··· Working data ···

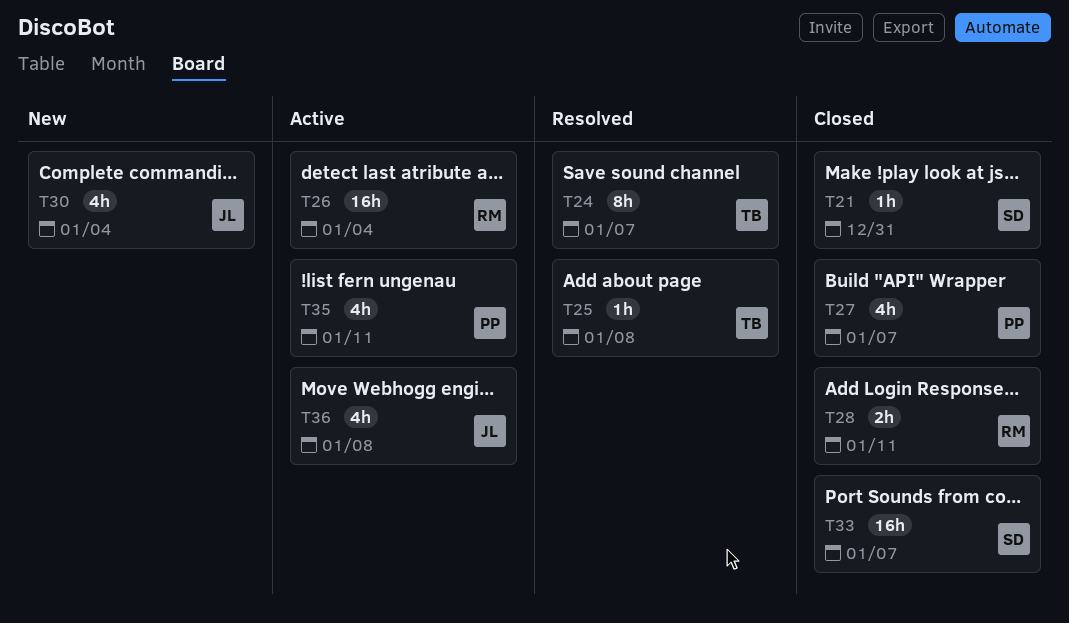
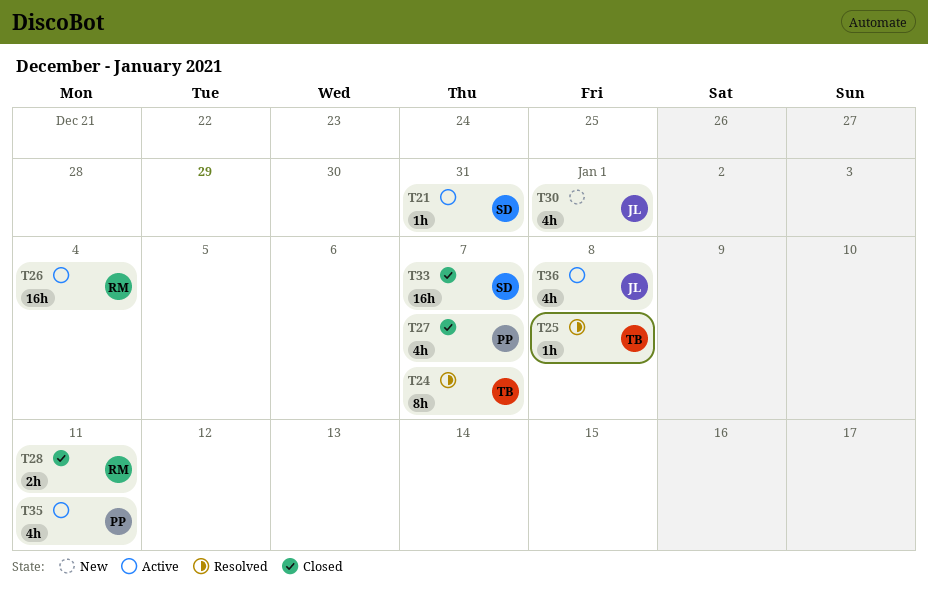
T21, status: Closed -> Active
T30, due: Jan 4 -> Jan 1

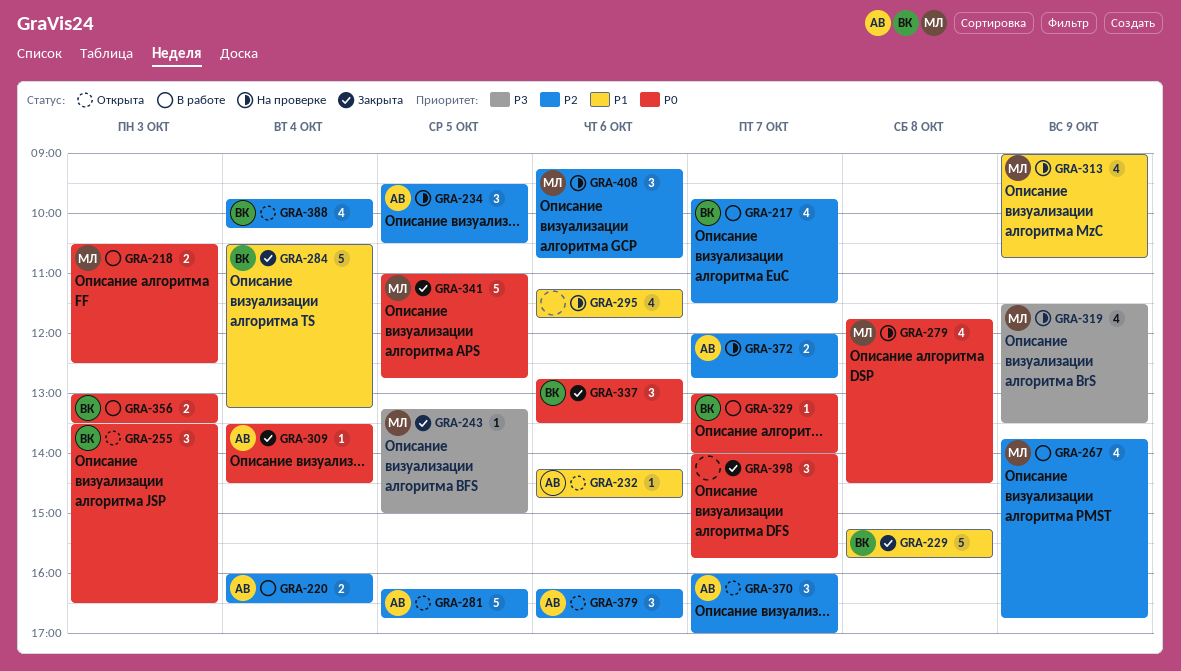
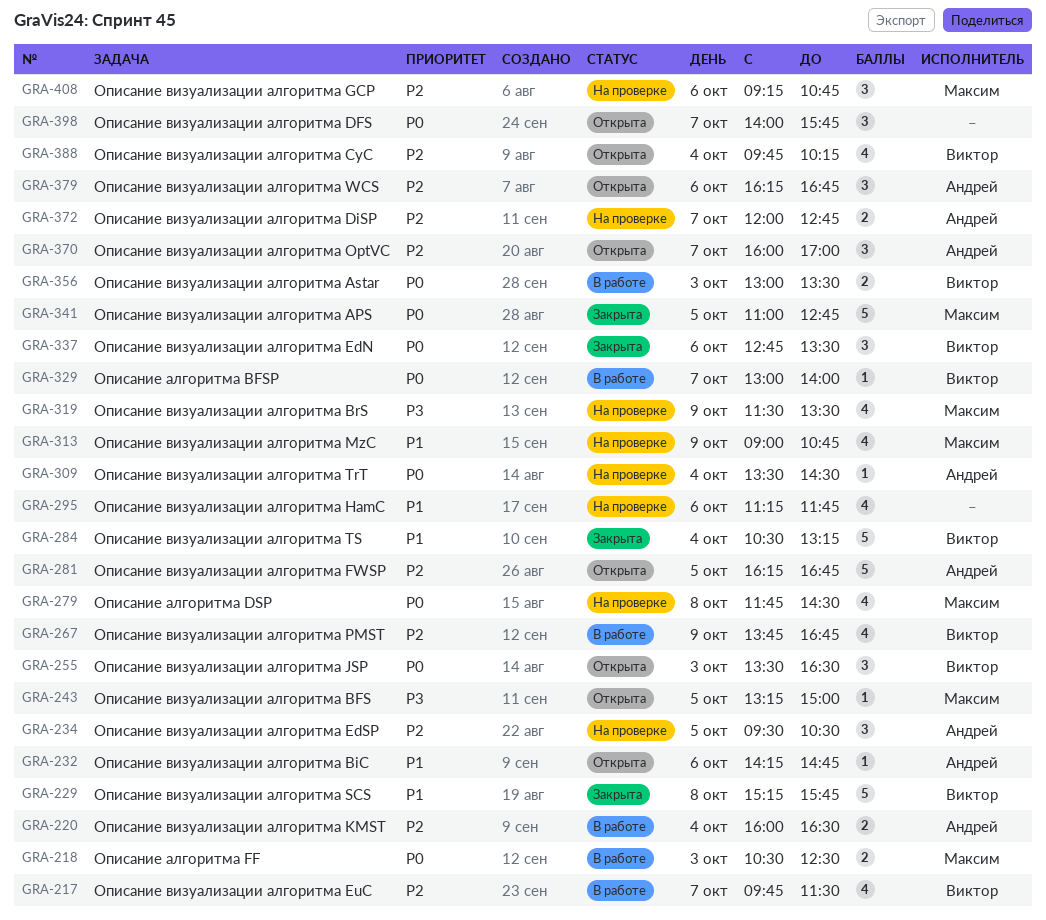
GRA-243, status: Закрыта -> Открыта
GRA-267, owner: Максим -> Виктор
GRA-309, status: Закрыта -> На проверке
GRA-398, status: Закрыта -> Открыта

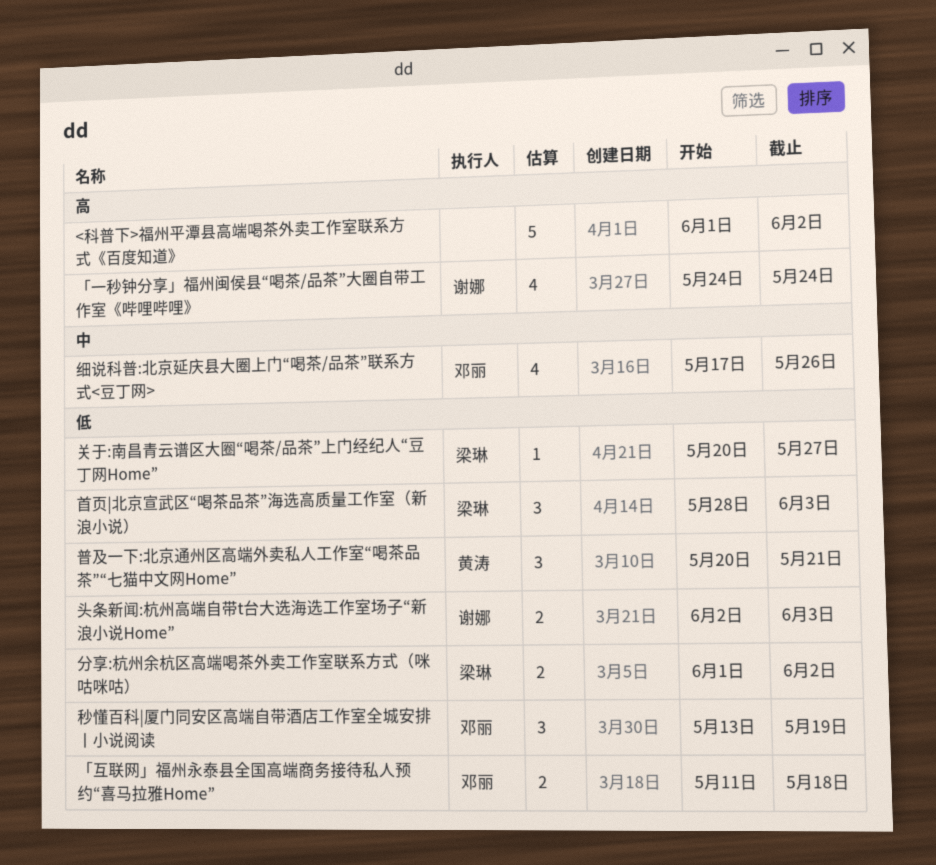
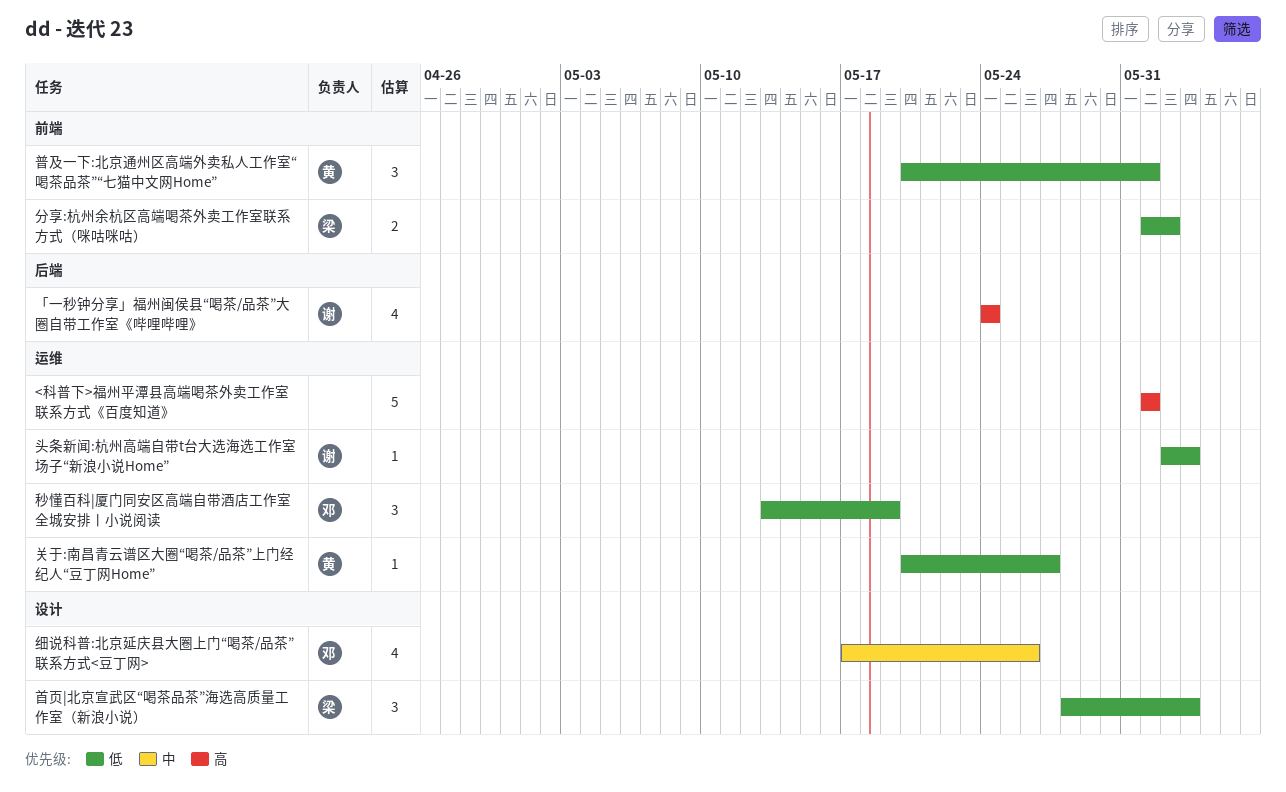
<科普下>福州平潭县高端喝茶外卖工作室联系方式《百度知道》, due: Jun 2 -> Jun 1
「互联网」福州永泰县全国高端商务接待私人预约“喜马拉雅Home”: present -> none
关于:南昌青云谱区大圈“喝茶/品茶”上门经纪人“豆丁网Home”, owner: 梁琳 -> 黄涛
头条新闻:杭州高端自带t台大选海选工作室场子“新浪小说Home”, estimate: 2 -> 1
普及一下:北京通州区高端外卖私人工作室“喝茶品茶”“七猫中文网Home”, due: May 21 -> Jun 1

···

__Exercise__.
Write out exactly the lines from the one containing "T30, due: Jan 4 -> Jan 1" through the end of the records above, both included, leaving all pictures out.

__Response box__.
T30, due: Jan 4 -> Jan 1

GRA-243, status: Закрыта -> Открыта
GRA-267, owner: Максим -> Виктор
GRA-309, status: Закрыта -> На проверке
GRA-398, status: Закрыта -> Открыта

<科普下>福州平潭县高端喝茶外卖工作室联系方式《百度知道》, due: Jun 2 -> Jun 1
「互联网」福州永泰县全国高端商务接待私人预约“喜马拉雅Home”: present -> none
关于:南昌青云谱区大圈“喝茶/品茶”上门经纪人“豆丁网Home”, owner: 梁琳 -> 黄涛
头条新闻:杭州高端自带t台大选海选工作室场子“新浪小说Home”, estimate: 2 -> 1
普及一下:北京通州区高端外卖私人工作室“喝茶品茶”“七猫中文网Home”, due: May 21 -> Jun 1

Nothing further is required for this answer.